A primeira década do século XXI iniciou-se com um amplo debate em torno da valorização da carreira do magistério, embasado, sobretudo, pelo artigo 206 da Constituição Federal de 1988, o qual dispõe sobre a obrigatoriedade dos planos de carreira e do piso salarial profissional nacional para os profissionais da educação escolar pública (BRASIL, 1988). Nesse contexto, a discussão atenuou-se sobre a definição da categoria dos profissionais da educação desaguando nas resoluções da Lei n. 12.014, de 6 de agosto de 2009, que altera o artigo 61 da Lei 9.394, de 20 de dezembro de 1996, e discrimina as categorias de trabalhadores que se devem considerar profissionais da educação:

Art. 61. Consideram-se profissionais da educação escolar básica os que, nela estando em efetivo exercício e tendo sido formados em cursos reconhecidos, são:

I – professores habilitados em nível médio ou superior para a docência na educação infantil e nos ensinos fundamental e médio;

II – trabalhadores em educação portadores de diploma de pedagogia, com habilitação em administração, planejamento, supervisão, inspeção e orientação educacional, bem como com títulos de mestrado ou doutorado nas mesmas áreas;

III – trabalhadores em educação, portadores de diploma de curso técnico ou superior em área pedagógica ou afim.

Parágrafo único. A formação dos profissionais da educação, de modo a atender às especificidades do exercício de suas atividades, bem como aos objetivos das diferentes etapas e modalidades da educação básica, terá como fundamentos:

I – a presença de sólida formação básica, que propicie o conhecimento dos fundamentos científicos e sociais de suas competências de trabalho;

II – a associação entre teorias e práticas, mediante estágios supervisionados e capacitação em serviço;

III – o aproveitamento da formação e experiências anteriores, em instituições de ensino e em outras atividades (BRASIL, 2009a).

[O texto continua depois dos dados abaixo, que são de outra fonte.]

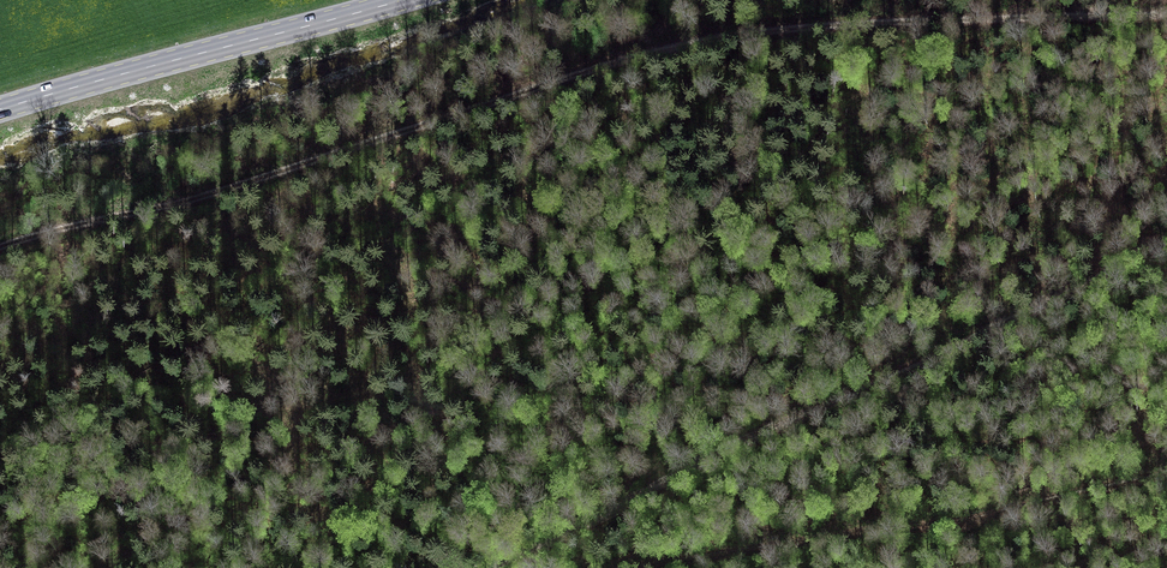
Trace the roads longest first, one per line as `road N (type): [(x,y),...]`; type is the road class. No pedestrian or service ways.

Embora a legislação considere todo esse corpo de funcionários como “profissionais da educação”, na prática existe a nítida separação destes grupos: professores e especialistas, de um lado; funcionários administrativos e de apoio, de outro. A terceirização dos serviços prestados por esses últimos é um elemento assinalado como de extrema relevância para tal fragmentação (OLIVEIRA, 2010c). Outros aspectos que corroboram com essa separação dizem respeito à titulação e à remuneração desses grupos, em que os primeiros auferem patamares maiores. Atribui-se também a essa fragmentação a natureza das atividades internas da escola das quais se ocupam esses trabalhadores, sendo que professores e especialistas são, em geral, “os responsáveis pela atividade-fim da escola, o que nos leva a indagar se de fato é possível pensar em uma identidade docente que inclua os que não estão diretamente envolvidos com os processos de ensino e aprendizagem” (OLIVEIRA, 2010c, p. 29).